### Provided records
◇ ◇ ◇ ◇ ◇ ◇ ◇

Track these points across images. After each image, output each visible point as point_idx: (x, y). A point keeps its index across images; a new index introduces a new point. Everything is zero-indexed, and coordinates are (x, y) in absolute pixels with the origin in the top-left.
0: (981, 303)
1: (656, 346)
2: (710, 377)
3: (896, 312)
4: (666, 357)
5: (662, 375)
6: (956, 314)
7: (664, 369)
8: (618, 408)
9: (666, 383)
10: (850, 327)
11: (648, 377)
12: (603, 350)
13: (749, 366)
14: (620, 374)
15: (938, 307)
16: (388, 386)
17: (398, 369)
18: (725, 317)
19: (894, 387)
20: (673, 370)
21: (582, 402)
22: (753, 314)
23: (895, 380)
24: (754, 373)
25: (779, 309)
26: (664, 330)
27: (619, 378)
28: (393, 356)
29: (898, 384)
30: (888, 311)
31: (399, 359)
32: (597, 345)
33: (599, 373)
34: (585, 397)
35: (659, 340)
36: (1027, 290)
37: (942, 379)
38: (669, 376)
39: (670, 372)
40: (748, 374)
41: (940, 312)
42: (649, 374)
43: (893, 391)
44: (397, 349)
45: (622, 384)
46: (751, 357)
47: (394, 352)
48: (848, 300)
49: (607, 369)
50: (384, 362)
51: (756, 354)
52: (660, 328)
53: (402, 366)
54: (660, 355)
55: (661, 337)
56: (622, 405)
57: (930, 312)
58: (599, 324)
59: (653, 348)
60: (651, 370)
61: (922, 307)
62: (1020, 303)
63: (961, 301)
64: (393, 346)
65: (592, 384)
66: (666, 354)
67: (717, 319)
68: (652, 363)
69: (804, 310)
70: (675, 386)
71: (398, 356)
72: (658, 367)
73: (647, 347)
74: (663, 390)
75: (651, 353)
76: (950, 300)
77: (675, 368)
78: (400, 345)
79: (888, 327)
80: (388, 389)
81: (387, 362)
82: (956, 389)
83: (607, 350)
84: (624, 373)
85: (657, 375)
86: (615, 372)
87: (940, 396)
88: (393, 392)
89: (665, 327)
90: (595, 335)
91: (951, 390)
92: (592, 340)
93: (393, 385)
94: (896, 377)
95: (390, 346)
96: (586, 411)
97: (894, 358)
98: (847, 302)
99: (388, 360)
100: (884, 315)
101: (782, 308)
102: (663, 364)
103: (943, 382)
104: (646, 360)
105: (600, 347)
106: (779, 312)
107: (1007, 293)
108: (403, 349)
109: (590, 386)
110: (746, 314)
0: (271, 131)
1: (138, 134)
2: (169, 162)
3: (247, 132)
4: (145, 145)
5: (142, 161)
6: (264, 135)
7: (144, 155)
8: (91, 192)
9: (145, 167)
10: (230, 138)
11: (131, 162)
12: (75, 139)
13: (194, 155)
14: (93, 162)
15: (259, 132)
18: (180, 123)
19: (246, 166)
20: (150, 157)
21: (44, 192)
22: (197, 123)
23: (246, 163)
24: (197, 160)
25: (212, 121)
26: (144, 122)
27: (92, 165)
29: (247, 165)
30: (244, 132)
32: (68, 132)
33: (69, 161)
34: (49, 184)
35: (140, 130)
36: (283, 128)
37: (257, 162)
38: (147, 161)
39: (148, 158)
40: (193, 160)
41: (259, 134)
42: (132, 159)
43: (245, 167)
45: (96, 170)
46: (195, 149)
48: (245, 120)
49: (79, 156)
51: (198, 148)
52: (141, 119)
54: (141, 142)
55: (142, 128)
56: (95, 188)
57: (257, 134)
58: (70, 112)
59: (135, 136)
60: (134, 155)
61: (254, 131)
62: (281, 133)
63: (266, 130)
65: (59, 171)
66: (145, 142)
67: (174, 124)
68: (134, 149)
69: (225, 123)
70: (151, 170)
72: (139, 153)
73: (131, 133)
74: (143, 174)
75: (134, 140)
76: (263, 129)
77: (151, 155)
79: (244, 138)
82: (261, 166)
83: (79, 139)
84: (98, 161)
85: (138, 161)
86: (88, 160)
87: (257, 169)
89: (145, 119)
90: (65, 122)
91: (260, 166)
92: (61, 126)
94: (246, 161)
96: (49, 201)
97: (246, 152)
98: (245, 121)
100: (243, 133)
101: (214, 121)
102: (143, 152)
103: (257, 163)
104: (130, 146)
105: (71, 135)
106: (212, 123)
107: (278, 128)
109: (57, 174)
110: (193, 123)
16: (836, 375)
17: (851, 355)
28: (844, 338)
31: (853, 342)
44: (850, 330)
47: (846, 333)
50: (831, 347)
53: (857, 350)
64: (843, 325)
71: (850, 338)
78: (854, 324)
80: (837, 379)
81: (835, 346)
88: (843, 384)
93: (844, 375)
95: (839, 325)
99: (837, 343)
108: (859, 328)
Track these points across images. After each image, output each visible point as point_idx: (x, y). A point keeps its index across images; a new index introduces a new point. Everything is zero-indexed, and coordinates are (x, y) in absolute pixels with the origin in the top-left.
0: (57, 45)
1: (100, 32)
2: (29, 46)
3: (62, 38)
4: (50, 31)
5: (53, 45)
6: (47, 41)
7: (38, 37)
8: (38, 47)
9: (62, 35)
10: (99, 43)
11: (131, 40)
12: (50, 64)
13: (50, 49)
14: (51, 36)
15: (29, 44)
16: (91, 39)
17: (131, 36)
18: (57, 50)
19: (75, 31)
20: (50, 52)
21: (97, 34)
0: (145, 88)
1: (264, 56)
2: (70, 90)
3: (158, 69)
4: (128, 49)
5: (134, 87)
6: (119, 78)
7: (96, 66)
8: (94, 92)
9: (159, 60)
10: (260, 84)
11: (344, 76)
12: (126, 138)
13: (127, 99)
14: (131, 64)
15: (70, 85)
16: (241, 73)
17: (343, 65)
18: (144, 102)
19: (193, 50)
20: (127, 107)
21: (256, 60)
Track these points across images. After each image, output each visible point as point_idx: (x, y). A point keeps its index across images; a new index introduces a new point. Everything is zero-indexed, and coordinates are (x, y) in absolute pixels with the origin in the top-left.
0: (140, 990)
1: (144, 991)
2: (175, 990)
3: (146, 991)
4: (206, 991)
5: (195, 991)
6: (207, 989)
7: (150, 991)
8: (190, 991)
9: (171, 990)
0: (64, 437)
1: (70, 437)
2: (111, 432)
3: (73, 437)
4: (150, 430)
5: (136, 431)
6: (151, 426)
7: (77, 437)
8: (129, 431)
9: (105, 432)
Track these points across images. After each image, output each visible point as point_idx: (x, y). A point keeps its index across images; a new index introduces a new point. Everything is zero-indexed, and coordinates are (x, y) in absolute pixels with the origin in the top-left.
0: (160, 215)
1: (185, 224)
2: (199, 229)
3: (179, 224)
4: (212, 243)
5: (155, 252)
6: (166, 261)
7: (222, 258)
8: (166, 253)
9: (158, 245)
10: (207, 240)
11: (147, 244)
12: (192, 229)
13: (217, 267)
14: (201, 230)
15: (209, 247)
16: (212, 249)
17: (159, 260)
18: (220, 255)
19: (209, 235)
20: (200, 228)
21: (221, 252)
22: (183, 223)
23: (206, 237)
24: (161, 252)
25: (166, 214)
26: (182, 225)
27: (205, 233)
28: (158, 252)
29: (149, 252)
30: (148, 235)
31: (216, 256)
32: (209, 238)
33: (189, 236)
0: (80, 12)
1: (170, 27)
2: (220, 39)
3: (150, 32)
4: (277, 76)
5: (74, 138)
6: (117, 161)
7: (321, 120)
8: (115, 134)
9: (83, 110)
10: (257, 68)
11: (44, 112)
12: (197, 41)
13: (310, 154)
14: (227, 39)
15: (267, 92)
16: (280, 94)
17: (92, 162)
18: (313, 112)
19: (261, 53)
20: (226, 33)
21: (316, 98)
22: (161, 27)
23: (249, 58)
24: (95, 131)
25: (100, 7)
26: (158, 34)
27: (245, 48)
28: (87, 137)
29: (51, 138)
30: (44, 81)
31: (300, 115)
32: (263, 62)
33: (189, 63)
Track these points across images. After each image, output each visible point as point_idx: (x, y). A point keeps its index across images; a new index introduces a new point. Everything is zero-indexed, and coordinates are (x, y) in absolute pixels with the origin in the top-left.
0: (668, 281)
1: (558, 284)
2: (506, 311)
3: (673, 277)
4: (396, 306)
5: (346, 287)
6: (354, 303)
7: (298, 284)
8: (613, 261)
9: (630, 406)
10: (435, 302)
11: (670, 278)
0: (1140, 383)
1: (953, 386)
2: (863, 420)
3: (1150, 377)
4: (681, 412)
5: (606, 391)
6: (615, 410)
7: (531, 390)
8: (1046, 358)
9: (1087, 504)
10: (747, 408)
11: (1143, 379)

◇ ◇ ◇ ◇ ◇ ◇ ◇

### How to complete this task
Each line from the top of the data, up to and including the line that contains "37: (942, 379)", should be set down exactly.

### Task solution
Track these points across images. After each image, output each visible point as point_idx: (x, y). A point keeps its index across images; a new index introduces a new point. Everything is zero-indexed, and coordinates are (x, y) in absolute pixels with the origin in the top-left.
0: (981, 303)
1: (656, 346)
2: (710, 377)
3: (896, 312)
4: (666, 357)
5: (662, 375)
6: (956, 314)
7: (664, 369)
8: (618, 408)
9: (666, 383)
10: (850, 327)
11: (648, 377)
12: (603, 350)
13: (749, 366)
14: (620, 374)
15: (938, 307)
16: (388, 386)
17: (398, 369)
18: (725, 317)
19: (894, 387)
20: (673, 370)
21: (582, 402)
22: (753, 314)
23: (895, 380)
24: (754, 373)
25: (779, 309)
26: (664, 330)
27: (619, 378)
28: (393, 356)
29: (898, 384)
30: (888, 311)
31: (399, 359)
32: (597, 345)
33: (599, 373)
34: (585, 397)
35: (659, 340)
36: (1027, 290)
37: (942, 379)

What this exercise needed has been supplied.